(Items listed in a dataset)

○ ○ ○ ○ ○ ○ ○

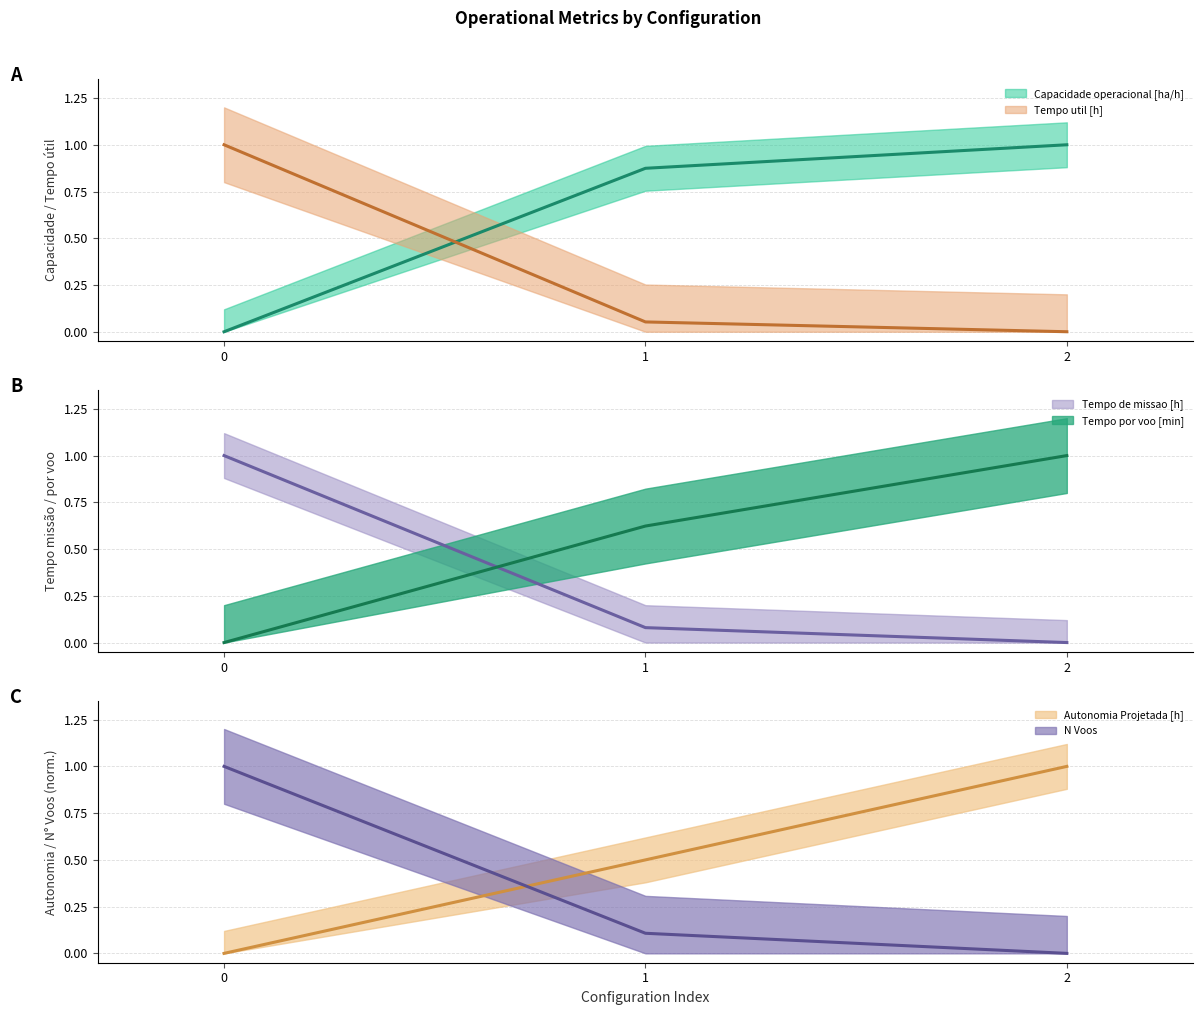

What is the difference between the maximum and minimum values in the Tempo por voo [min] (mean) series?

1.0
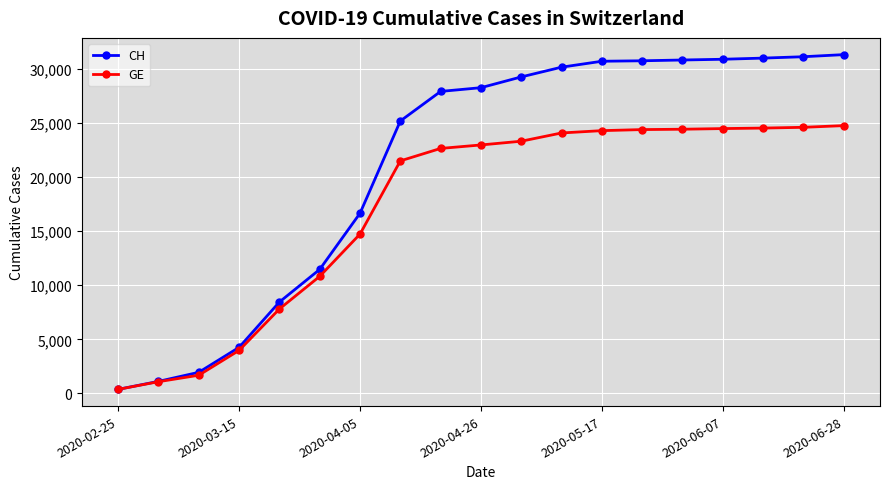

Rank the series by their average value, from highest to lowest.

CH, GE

○ ○ ○ ○ ○ ○ ○

**EXERCISE AIM:** Turn the lines of the records above into a numbered list, leaving out the blank lines. Omit the pictures.

**OUTPUT OF THE EXERCISE:**
1. What is the difference between the maximum and minimum values in the Tempo por voo [min] (mean) series?
2. 1.0
3. Rank the series by their average value, from highest to lowest.
4. CH, GE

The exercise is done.